:: DOCUMENT TEXT ::
Signal completion — atomically increments all_event_counters[trigger_event_index]. If this was the final trigger for that event, enqueues the event to the appropriate scheduler's queue.
Terminate — when a TASK_TERMINATE task is received, the worker returns.

Scheduler loop: `execute_scheduler()`

Each scheduler runs on a single warp (32 threads, only thread 0 active). Up to 4 schedulers can share one SM (4 warps):

Fetch events — polls sched_queue_last_ready_event_id[sched_id] for new events.
Process event by type:
- EVENT_LAUNCH_TASKS / EVENT_LAUNCH_MASSIVE_TASKS: enqueue the task range [first_task_id, last_task_id) to worker queues in round-robin fashion.
- EVENT_LAUNCH_DEPENDENT_TASKS: similar but increments iteration_num (for cross-iteration dependencies).

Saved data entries

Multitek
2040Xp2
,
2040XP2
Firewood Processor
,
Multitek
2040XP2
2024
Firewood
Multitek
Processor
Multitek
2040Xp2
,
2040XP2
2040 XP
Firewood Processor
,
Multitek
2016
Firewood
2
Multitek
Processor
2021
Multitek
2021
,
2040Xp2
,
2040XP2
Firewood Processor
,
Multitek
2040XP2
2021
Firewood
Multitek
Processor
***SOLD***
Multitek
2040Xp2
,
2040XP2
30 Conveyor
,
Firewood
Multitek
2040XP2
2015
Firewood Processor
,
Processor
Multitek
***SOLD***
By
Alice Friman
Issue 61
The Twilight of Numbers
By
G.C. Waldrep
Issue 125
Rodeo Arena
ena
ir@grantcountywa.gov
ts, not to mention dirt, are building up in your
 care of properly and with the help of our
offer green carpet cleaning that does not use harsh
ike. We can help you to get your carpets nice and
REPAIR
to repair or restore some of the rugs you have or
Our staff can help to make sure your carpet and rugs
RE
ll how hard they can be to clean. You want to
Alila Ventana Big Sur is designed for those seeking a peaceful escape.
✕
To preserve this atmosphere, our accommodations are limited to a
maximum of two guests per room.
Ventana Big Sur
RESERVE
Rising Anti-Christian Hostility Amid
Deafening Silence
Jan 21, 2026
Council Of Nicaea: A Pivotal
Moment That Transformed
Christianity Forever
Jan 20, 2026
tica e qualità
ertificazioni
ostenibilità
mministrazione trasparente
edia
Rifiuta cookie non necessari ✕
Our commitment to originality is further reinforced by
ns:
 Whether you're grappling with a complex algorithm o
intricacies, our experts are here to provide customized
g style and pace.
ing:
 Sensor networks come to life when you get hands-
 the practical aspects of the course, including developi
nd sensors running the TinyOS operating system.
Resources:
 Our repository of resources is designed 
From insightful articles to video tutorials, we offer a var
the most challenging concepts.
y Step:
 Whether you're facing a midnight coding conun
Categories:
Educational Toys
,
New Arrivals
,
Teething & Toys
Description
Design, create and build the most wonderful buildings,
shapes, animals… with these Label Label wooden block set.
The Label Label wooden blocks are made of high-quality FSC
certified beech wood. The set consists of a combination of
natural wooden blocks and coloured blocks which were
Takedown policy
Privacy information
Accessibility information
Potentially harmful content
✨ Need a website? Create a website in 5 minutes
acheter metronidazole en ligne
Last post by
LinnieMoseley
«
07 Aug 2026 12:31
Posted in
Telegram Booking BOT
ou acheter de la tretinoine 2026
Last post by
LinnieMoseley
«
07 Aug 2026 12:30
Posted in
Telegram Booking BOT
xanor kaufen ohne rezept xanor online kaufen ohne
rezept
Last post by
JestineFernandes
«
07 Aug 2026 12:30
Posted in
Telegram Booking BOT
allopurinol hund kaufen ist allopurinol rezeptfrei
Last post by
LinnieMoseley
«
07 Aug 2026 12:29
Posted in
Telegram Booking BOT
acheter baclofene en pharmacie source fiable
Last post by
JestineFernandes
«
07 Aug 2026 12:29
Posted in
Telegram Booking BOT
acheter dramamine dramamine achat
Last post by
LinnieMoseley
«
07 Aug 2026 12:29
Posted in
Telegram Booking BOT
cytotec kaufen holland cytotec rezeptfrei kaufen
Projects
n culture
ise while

:: QUESTIONS ON THE MATERIAL ::
1 > Using the text on task scheduling, answer these questions:
(a) What does the worker do when it receives a TASK_TERMINATE task?
(b) How many schedulers can share one SM?
(c) How is the task range distributed to worker queues for EVENT_LAUNCH_TASKS?
2 > Summarize the text on task scheduling in two sentences.
3 > Translate this sentence from the text on task scheduling into French: "Each scheduler runs on a single warp (32 threads, only thread 0 active)."

:: RESPONSES BY ITEM NUMBER ::
1 >
(a) It returns.
(b) Up to 4.
(c) In round-robin fashion.

2 > Completion is signaled by atomically incrementing an event counter, with the event enqueued to the appropriate scheduler's queue on its final trigger, and a worker returns when it receives a TASK_TERMINATE task. Each scheduler runs on a single warp, with up to 4 per SM, polls for new events, and enqueues task ranges to worker queues in round-robin fashion, incrementing iteration_num for dependent tasks.

3 > Chaque ordonnanceur s'exécute sur un seul warp (32 threads, seul le thread 0 est actif).